**Task description**
Below is a block of entries; repeat exactly the lines starting at the line that contains "Khám phá xu hướng máy khuấy sơn khí" and ending at the line that contains "TỐI ƯU NĂNG SUẤT VÀ CHI PHÍ VỚI MÁY", both included.

**Extracted material**
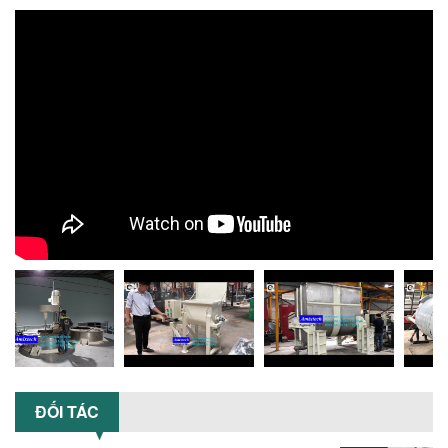
KHÍ NÉN TRONG NGÀNH SẢN XUẤT HIỆN
Hướng dẫn thanh toán mua hàng
ĐẠI: AN TOÀN – TIẾT KIỆM – BỀN BỈ
Khám phá xu hướng máy khuấy sơn khí
nén – Giải pháp an toàn, tiết kiệm, bền
bỉ cho sản xuất sơn công nghiệp...
CÓ NÊN ĐẦU TƯ MÁY NGHIỀN DUNG MÔI
GIÁ RẺ CHO NGÀNH HÓA CHẤT?
Máy nghiền dung môi giá rẻ có thực sự
phù hợp với ngành hóa chất? Bài viết
phân tích ưu, nhược điểm của máy...
5 LỢI ÍCH NỔI BẬT KHI SỬ DỤNG MÁY
KHUẤY SƠN DÙNG ĐIỆN TRONG SẢN XUẤT
Khám phá 5 lợi ích khi sử dụng máy
khuấy sơn dùng điện: nâng cao chất
lượng, tiết kiệm chi phí, tăng năng
suất,...
TỐI ƯU NĂNG SUẤT VÀ CHI PHÍ VỚI MÁY
KHUẤY 3 TRỤC CÔNG SUẤT LỚN
ĐỐI TÁC
Tối ưu năng suất và tiết kiệm chi phí
hiệu quả với máy khuấy 3 trục công
suất lớn – giải pháp khuấy trộn...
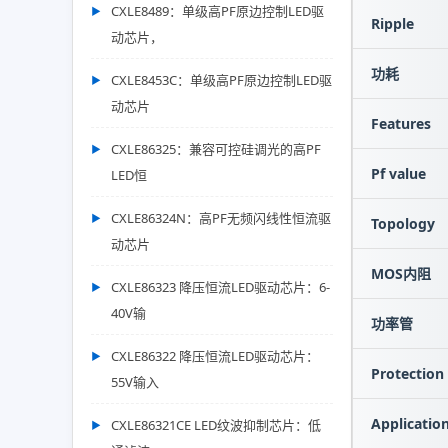
CXLE8489：单级高PF原边控制LED驱
Ripple
动芯片，
功耗
CXLE8453C：单级高PF原边控制LED驱
动芯片
Features
CXLE86325：兼容可控硅调光的高PF
Pf value
LED恒
CXLE86324N：高PF无频闪线性恒流驱
Topology
动芯片
MOS内阻
CXLE86323 降压恒流LED驱动芯片：6-
40V输
功率管
CXLE86322 降压恒流LED驱动芯片：
Protection
55V输入
Applicatio
CXLE86321CE LED纹波抑制芯片：低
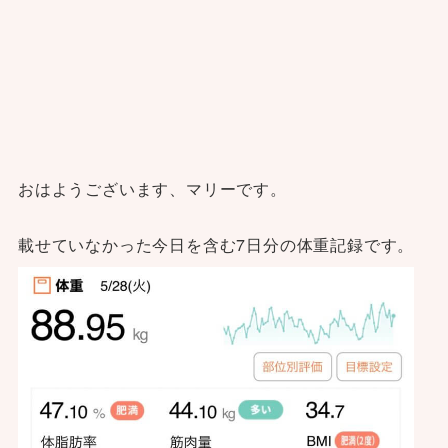
おはようございます、マリーです。
載せていなかった今日を含む7日分の体重記録です。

**Completed exercise**
Khám phá xu hướng máy khuấy sơn khí
nén – Giải pháp an toàn, tiết kiệm, bền
bỉ cho sản xuất sơn công nghiệp...
CÓ NÊN ĐẦU TƯ MÁY NGHIỀN DUNG MÔI
GIÁ RẺ CHO NGÀNH HÓA CHẤT?
Máy nghiền dung môi giá rẻ có thực sự
phù hợp với ngành hóa chất? Bài viết
phân tích ưu, nhược điểm của máy...
5 LỢI ÍCH NỔI BẬT KHI SỬ DỤNG MÁY
KHUẤY SƠN DÙNG ĐIỆN TRONG SẢN XUẤT
Khám phá 5 lợi ích khi sử dụng máy
khuấy sơn dùng điện: nâng cao chất
lượng, tiết kiệm chi phí, tăng năng
suất,...
TỐI ƯU NĂNG SUẤT VÀ CHI PHÍ VỚI MÁY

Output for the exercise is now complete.